EXERCISE BRIEF: Beginning at the line that contains "Niezawodny wybór" and ending at the last line of the records below, retype each line exactly and add nothing.

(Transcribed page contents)
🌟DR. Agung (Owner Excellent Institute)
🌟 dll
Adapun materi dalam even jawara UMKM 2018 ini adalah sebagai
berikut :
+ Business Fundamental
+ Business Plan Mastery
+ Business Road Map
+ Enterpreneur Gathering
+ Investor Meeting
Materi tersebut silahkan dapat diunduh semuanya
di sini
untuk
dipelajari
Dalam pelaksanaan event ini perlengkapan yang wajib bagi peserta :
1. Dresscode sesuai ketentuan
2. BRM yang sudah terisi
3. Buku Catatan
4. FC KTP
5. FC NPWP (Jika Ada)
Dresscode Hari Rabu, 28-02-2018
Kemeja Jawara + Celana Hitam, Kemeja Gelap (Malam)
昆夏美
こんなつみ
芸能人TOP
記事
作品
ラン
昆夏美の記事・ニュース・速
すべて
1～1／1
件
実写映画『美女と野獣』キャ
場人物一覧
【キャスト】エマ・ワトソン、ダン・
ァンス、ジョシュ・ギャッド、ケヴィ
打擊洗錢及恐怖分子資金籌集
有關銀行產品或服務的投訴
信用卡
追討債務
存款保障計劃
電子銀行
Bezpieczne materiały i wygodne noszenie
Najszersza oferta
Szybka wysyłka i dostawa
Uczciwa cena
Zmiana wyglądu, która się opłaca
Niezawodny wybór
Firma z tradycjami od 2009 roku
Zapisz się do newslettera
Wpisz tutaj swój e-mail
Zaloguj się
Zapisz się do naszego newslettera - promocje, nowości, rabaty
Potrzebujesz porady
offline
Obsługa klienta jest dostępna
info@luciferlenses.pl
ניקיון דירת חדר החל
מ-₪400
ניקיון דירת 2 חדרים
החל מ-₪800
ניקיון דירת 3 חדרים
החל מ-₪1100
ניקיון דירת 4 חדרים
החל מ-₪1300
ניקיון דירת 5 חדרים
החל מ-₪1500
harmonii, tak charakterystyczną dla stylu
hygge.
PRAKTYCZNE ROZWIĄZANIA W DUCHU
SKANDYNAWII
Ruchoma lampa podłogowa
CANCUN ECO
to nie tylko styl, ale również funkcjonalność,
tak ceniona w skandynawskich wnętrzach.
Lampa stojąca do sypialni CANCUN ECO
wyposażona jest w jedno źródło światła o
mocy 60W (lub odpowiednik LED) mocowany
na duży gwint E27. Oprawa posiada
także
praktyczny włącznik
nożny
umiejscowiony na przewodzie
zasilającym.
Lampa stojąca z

ANSWER AREA:
Niezawodny wybór
Firma z tradycjami od 2009 roku
Zapisz się do newslettera
Wpisz tutaj swój e-mail
Zaloguj się
Zapisz się do naszego newslettera - promocje, nowości, rabaty
Potrzebujesz porady
offline
Obsługa klienta jest dostępna
info@luciferlenses.pl
ניקיון דירת חדר החל
מ-₪400
ניקיון דירת 2 חדרים
החל מ-₪800
ניקיון דירת 3 חדרים
החל מ-₪1100
ניקיון דירת 4 חדרים
החל מ-₪1300
ניקיון דירת 5 חדרים
החל מ-₪1500
harmonii, tak charakterystyczną dla stylu
hygge.
PRAKTYCZNE ROZWIĄZANIA W DUCHU
SKANDYNAWII
Ruchoma lampa podłogowa
CANCUN ECO
to nie tylko styl, ale również funkcjonalność,
tak ceniona w skandynawskich wnętrzach.
Lampa stojąca do sypialni CANCUN ECO
wyposażona jest w jedno źródło światła o
mocy 60W (lub odpowiednik LED) mocowany
na duży gwint E27. Oprawa posiada
także
praktyczny włącznik
nożny
umiejscowiony na przewodzie
zasilającym.
Lampa stojąca z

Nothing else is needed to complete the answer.